### Directions
Rewrite the stretch of the grammar question from "(0) exp1: ternary;" through "if I'm wrong!)", putting "conditional" wherever "ternary" appears.

### Document segment
4

I have created a grammar, a stripped-down version of which is reproduced below:

(0) exp1: ternary;
(1) exp1: exp2;
(2) ternary: exp2 "?" exp1 ":" exp1;
(3) exp2: exp2 "+" exp3;
(4) exp2: exp3;
(5) exp3: maybe;
(6) exp3: "1";
(7) maybe: exp3 "?";

I believe this language is unambiguous, and should be LR-parsable. (Please let me know if I'm wrong!)

However, when I attempt to generate an LR(1) parser for this grammar, I get shift/reduce conflicts, because when the parser sees exp3 with lookahead ?, it doesn't know whether to shift or reduce:

Conflicts in state 3:
    Reduction using rule 4: exp2:  exp3 · | "?"
    Shift to state 6

Conflicts in state 9:
    Reduction using rule 3: exp2:  exp2 "+" exp3 · | "?"
    Shift to state 6

Conflicts in state 13:
    Reduction using rule 4: exp2:  exp3 · | "?"
    Shift to state 16

Conflicts in state 20:
    Reduction using rule 4: exp2:  exp3 · | "?"
    Shift to state 23

Conflicts in state 25:
    Reduction using rule 3: exp2:  exp2 "+" exp3 · | "?"

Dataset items
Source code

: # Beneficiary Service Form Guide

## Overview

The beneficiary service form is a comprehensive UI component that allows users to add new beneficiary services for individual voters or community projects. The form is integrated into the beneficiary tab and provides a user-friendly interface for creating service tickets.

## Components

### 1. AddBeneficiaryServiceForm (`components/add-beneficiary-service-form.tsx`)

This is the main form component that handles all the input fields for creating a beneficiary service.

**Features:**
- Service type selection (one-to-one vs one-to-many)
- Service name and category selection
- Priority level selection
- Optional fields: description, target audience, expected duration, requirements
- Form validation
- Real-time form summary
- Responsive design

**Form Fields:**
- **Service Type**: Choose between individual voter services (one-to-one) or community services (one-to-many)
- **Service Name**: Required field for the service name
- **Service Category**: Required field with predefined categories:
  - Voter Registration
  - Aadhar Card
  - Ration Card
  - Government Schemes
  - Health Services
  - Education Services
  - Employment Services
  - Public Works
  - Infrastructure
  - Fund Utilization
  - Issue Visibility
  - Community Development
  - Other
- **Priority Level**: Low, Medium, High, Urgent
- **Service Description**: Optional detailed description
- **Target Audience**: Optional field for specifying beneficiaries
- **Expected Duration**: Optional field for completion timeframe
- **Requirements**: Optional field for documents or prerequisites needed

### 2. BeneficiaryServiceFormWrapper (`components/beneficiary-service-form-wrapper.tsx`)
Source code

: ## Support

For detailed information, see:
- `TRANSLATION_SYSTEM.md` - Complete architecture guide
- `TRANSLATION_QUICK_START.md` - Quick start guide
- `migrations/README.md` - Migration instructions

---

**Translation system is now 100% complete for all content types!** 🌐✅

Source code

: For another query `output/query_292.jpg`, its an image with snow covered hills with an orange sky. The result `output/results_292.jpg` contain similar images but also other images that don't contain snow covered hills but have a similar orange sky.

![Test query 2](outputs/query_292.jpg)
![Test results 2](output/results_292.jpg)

### Task response
(0) exp1: conditional;
(1) exp1: exp2;
(2) conditional: exp2 "?" exp1 ":" exp1;
(3) exp2: exp2 "+" exp3;
(4) exp2: exp3;
(5) exp3: maybe;
(6) exp3: "1";
(7) maybe: exp3 "?";

I believe this language is unambiguous, and should be LR-parsable. (Please let me know if I'm wrong!)